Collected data
● ● ● ● ● ● ●
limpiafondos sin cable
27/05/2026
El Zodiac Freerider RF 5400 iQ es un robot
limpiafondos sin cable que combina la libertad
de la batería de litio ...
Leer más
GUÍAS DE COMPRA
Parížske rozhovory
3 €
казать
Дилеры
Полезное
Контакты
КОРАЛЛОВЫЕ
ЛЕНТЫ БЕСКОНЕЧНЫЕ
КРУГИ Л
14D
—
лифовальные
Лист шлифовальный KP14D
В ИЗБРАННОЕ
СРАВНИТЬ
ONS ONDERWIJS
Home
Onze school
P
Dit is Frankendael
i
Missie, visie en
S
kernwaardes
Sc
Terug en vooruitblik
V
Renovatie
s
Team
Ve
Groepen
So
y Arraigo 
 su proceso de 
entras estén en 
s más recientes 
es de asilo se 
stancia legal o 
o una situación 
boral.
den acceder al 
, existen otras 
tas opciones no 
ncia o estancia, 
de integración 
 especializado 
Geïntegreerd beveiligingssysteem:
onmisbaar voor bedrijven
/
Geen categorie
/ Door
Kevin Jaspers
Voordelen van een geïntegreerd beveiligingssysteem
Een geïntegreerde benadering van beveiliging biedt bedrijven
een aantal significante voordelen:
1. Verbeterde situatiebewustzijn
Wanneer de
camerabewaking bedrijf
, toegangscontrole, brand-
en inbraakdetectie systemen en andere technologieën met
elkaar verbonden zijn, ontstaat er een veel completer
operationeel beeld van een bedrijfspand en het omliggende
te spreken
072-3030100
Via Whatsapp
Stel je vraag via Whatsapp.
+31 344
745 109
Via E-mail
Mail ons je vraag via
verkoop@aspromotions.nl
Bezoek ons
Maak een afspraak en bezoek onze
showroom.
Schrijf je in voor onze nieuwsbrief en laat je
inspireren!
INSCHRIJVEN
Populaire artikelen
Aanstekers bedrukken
● ● ● ● ● ● ●
◆ Exercise goal
Look above for the line with "ONS ONDERWIJS"; retype exactly that line, every line after it up to the line with "Een geïntegreerde benadering", and that line too, nothing else.

◆ Completed exercise
ONS ONDERWIJS
Home
Onze school
P
Dit is Frankendael
i
Missie, visie en
S
kernwaardes
Sc
Terug en vooruitblik
V
Renovatie
s
Team
Ve
Groepen
So
y Arraigo 
 su proceso de 
entras estén en 
s más recientes 
es de asilo se 
stancia legal o 
o una situación 
boral.
den acceder al 
, existen otras 
tas opciones no 
ncia o estancia, 
de integración 
 especializado 
Geïntegreerd beveiligingssysteem:
onmisbaar voor bedrijven
/
Geen categorie
/ Door
Kevin Jaspers
Voordelen van een geïntegreerd beveiligingssysteem
Een geïntegreerde benadering van beveiliging biedt bedrijven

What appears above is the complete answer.